Dhaka, Feb 22 (PTI) Bangladeshi officials and business leaders on Wednesday said Dhaka could not defy the US or the EU ban on Russian ships or products due to the Ukraine war as it may attract sanctions on the small South Asian country.
“We are not in a position to allow Russian ships to deliver cargo if any of their vessels are under the US or the EU sanction,” a foreign ministry official said, preferring anonymity.
The official’s comments came as he was approached a day after Russia summoned Bangladesh's ambassador to Moscow to protest over Dhaka's decision to block entry of Russian ships under Western sanctions.
Russia's foreign ministry in a subsequent statement said it had told the Bangladesh envoy that the move to ban its ship was not in line with "traditionally friendly bilateral relations and may adversely affect the prospects for cooperation in various fields".
"This step runs counter to the traditionally friendly character of bilateral relations and can have a negative effect on the prospects for our cooperation in various spheres," the Russian foreign office said.
Dhaka, however, is yet to give any official reaction on summoning its envoy to Russia but Mercantile Marine Office in a notice earlier said in line with the foreign ministry advice it banned entry into Bangladeshi ports of 69 Russian vessels which were embargoed by the United States.
“Russia is a friendly country but whatever they say, we can’t afford to allow their particular ships which are under sanctions of the US or the European Union,” Bangladesh Ocean Going Ship Owners Association (BOGSA) chairman Azam J Chowdhury told PTI.
He said the US and the EU countries were the crucial destinations of Bangladeshi products like readymade garments and “our business interests do not allow us to defy their ban”.
“The reality is almost all countries, including our neighbouring India are also acknowledging the ban,” Chowdhury said, adding the denial of ships under Western sanctions did not mean that Bangladesh was severing its trade ties with Russia.
Bangladesh foreign minister Dr AK Abdul Momen has urged Russia not to send cargo through ships sanctioned by the United States, emphasising that Dhaka did want its ties with Washington to be affected.
“We told Russia that they can send us cargo through any of their vessels except 69 ships that are under (US) sanction,” he told reporters weeks after Moscow sent a ship to deliver equipment for Bangladesh’s Rooppur nuclear power plant, which is being built with Russian assistance.
Dhaka refused to accept the vessel due to the US sanctions as the Russian flag carrier — Sparta III — was scheduled to dock at Bangladesh’s southwestern Mongla port on December 24 to unload the cargo as it reached its territorial waters in the Bay of Bengal.
“It is surprising that Russia changed the name of a ship.

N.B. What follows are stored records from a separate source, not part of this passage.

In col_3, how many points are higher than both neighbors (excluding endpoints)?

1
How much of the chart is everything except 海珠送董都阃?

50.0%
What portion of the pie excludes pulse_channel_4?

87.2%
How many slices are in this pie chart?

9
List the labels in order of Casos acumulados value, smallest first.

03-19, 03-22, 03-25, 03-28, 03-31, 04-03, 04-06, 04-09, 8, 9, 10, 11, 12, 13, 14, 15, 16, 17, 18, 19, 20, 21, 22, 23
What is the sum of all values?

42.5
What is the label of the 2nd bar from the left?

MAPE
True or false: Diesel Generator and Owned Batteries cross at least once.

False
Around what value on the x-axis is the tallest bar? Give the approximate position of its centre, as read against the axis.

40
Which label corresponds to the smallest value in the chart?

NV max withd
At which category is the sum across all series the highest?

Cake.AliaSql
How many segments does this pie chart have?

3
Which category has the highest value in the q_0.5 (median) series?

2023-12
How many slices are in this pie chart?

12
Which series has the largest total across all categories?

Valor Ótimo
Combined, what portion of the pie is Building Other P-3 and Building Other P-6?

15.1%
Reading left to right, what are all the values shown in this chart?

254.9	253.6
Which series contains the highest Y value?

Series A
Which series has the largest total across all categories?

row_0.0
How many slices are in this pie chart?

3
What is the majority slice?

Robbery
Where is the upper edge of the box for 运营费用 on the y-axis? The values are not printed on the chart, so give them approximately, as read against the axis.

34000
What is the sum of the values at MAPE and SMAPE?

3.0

We didn’t expect it. Now, we expect Russia to send non-sanctioned ships,” Momen said.
Earlier foreign ministry officials said that the denial came after the US Embassy in Dhaka in a letter to Bangladesh authorities described the vessel to be actually URSA MAJOR, which was on their list of sanctioned Russian ships.
According to the US list of 69 sanctioned Russian vessels, URSA MAJOR or Sparta III is an Amphibious/Attack Cargo Ship (AKA) designed to carry equipment, cargo and troops.
Prime Minister Sheikh Hasina and several of her cabinet colleagues, however, in recent months expressed their concern over the economic impact of the US sanctions on countries like Bangladesh and appealed for peace.